In order to emphasize on the growing trend of cybercriminals abusing legitimate infrastructure for their malicious purposes, last week, I profiled a DIY SMS flooder using Skype’s SMS-sending capability to launch a DoS (denial of service attack) against a user’s mobile device.
This week, I’ll continue providing factual evidence for the emergence of this trend, by profiling yet another recently released DIY SMS flooder, this time abusing ICQ’s sms-sending feature.
Screenshot of the advertised DIY ICQ SMS Flooder:
The DIY tool starts by first requesting a list of compromised or automatically registered ICQ accounts, and their associated passwords. It then requires a text message and a valid mobile phone number. Based on the author’s description of the tool, one ICQ account results in 5 SMS messages sent. What’s particularly interesting about this tool is that, just like the DIY SMS Flooder abusing Skype’s SMS-sending capability, this one also doesn’t support the use of anonymization proxies, which can greatly contribute to a successful detection of multiple ICQ account log-ins through an identical IP.
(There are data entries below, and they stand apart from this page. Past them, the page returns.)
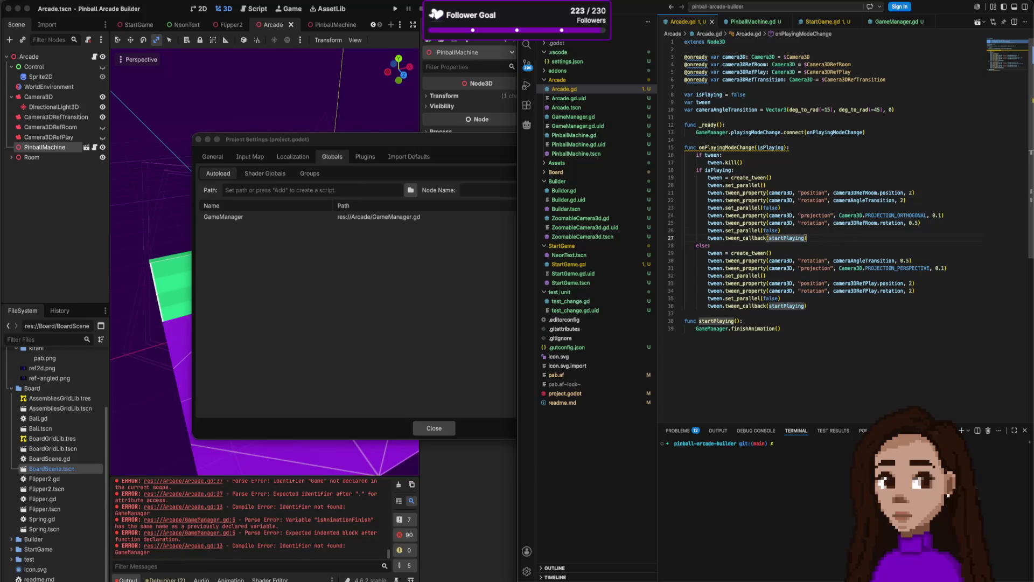
right_click(788, 238)
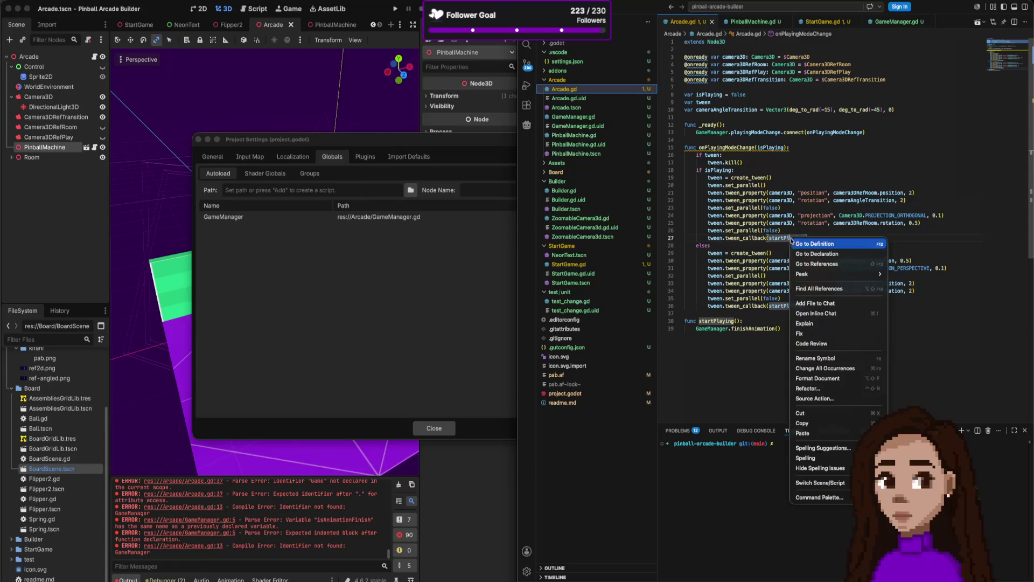
click(835, 358)
text(finishAnimat)
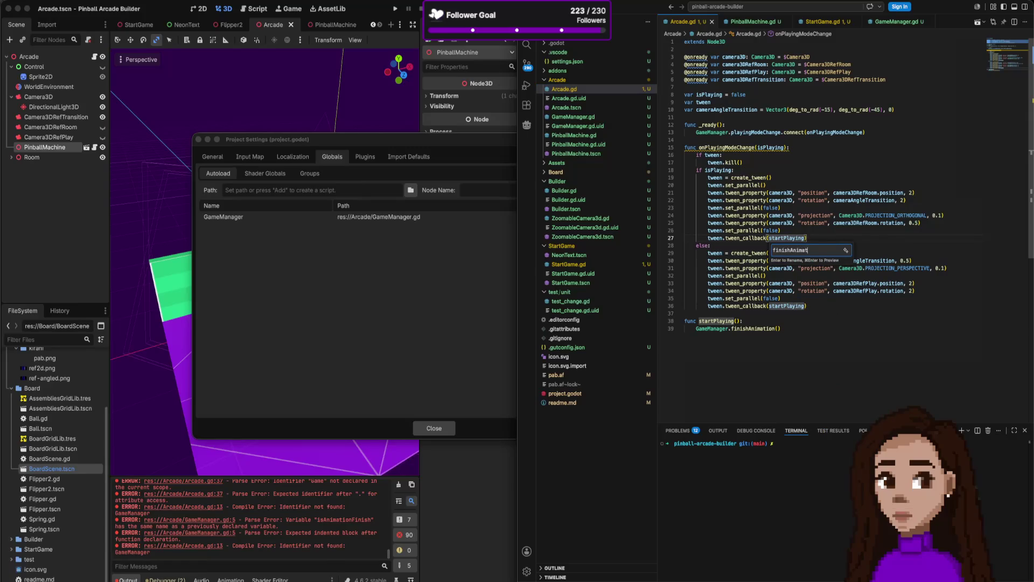
text(ion)
key(Return)
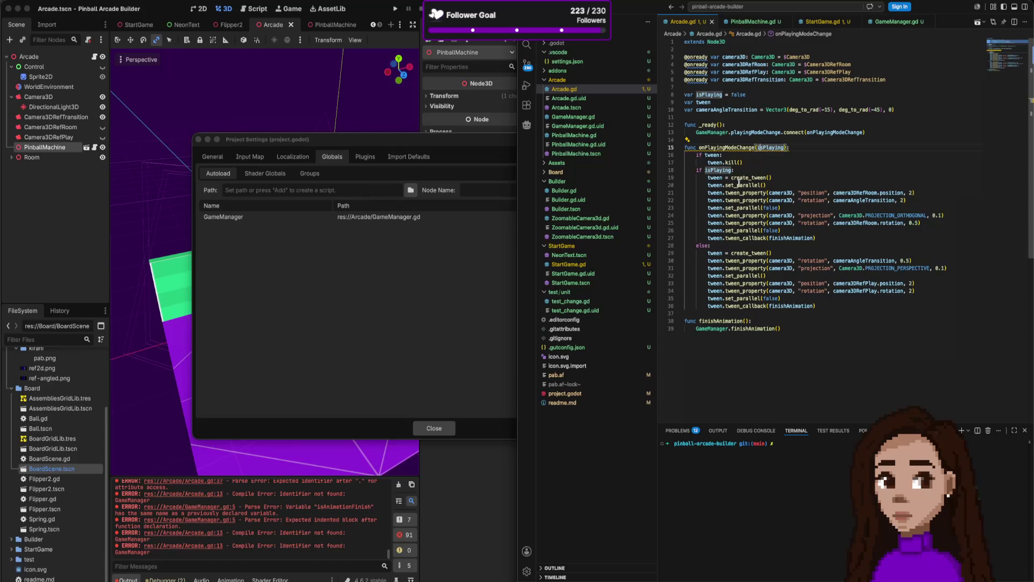
Delete the 'var isPlaying = false' declaration from Arcade.gd.
triple_click(711, 94)
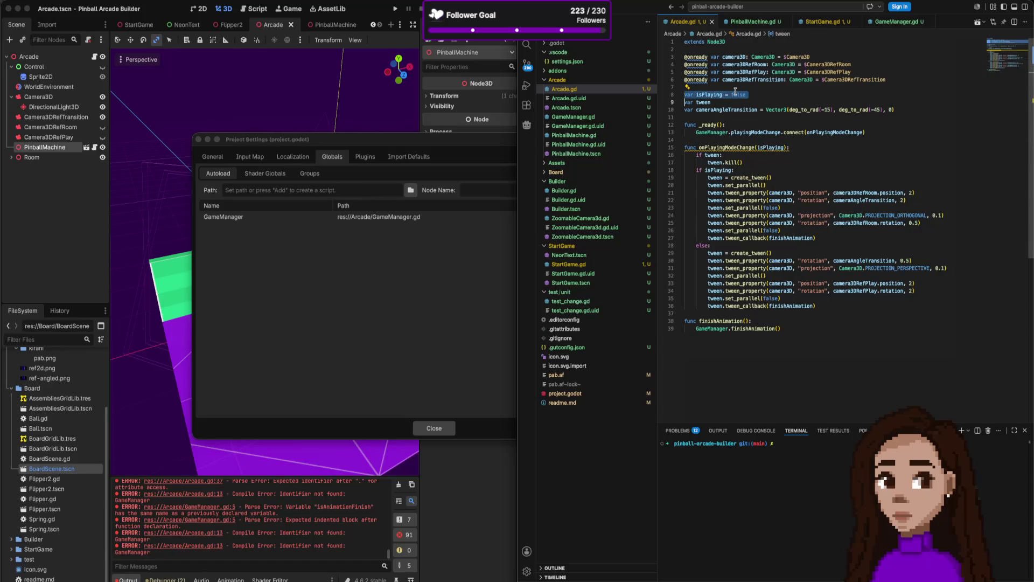
key(BackSpace)
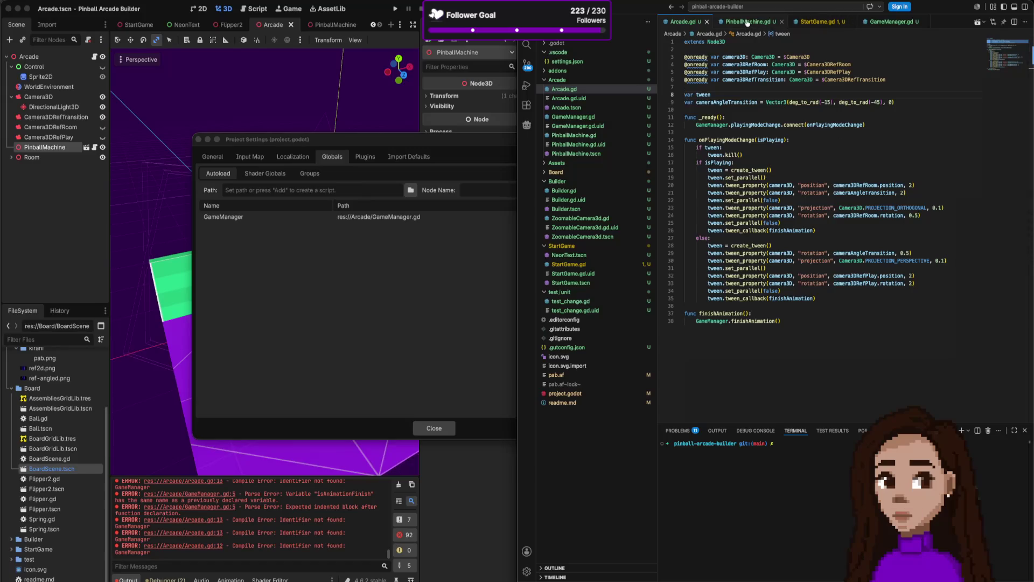
Focus Godot Engine and close the Project Settings dialog.
click(396, 9)
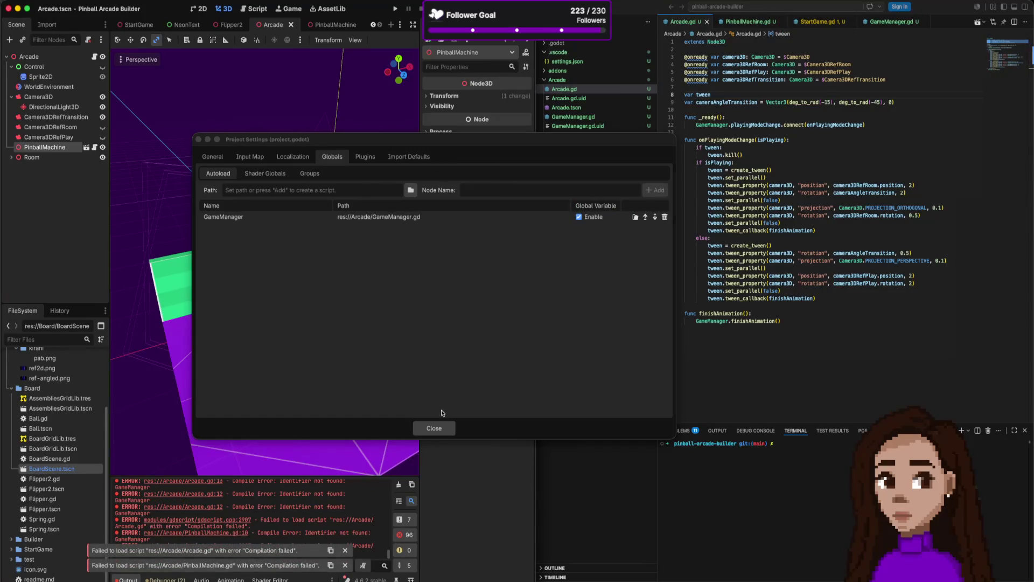
click(434, 428)
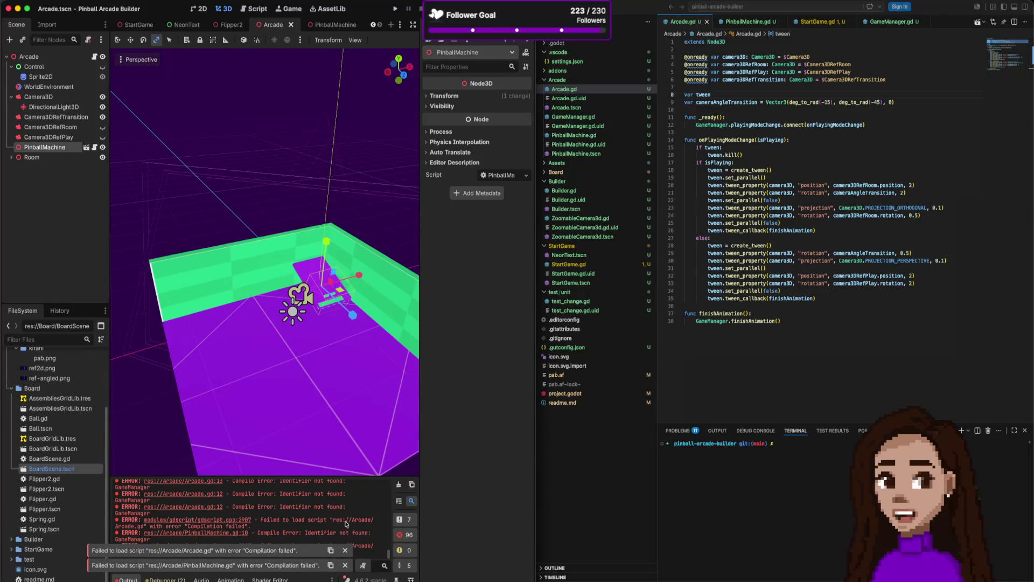
Dismiss the Arcade.gd and PinballMachine.gd error toasts and clear the Output panel.
click(748, 21)
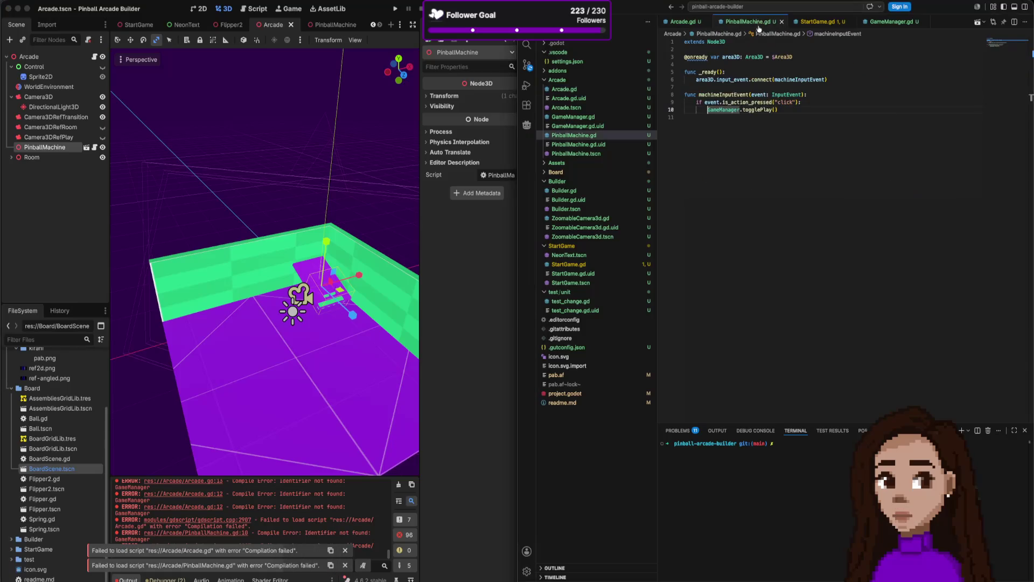
click(345, 550)
click(346, 566)
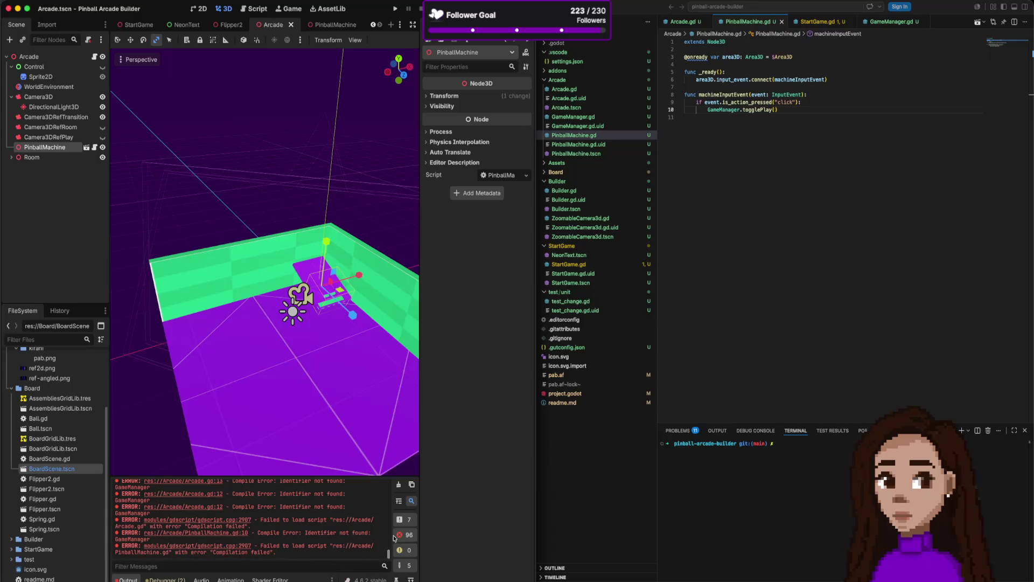
click(399, 485)
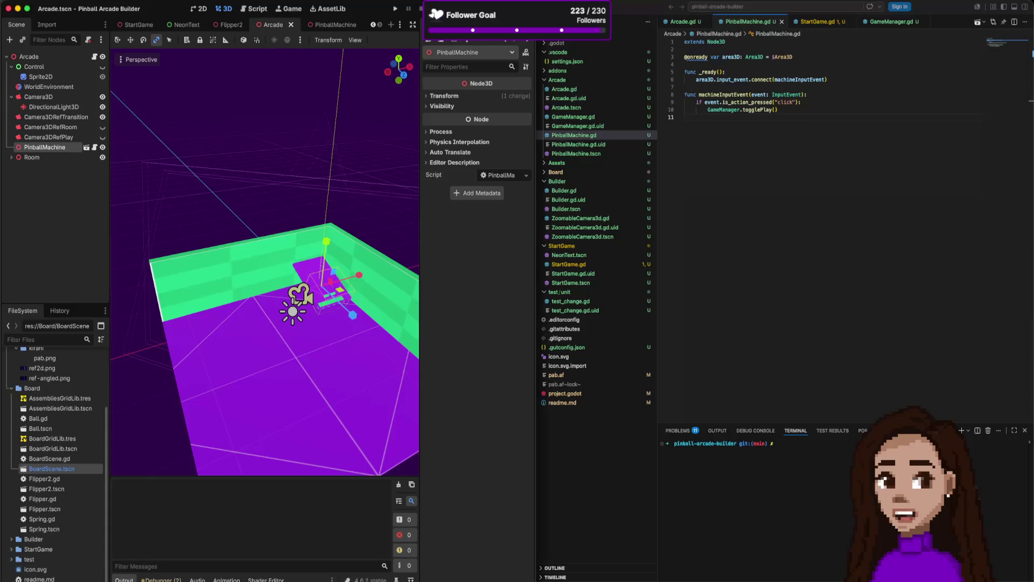
Test-run the game showing the pinball board, then stop it.
click(397, 8)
The bad news? Users of the DIY SMS flooder are already requesting from the author to add Socks/Proxies support, and the ability to randomize the message in an attempt to prevent internal filtering on behalf of ICQ’s Anti-Abuse team.
Why would a cybercriminal want to launch a DoS (denial of service attack) against a user’s mobile device? On the majority of occasions, they would do so at just the right moment to prevent the user from receiving a legitimate SMS notification from their bank in the event there is a withdrawal from their banking account.
We’ll continue monitoring the development of the tool, and continue profiling related threats.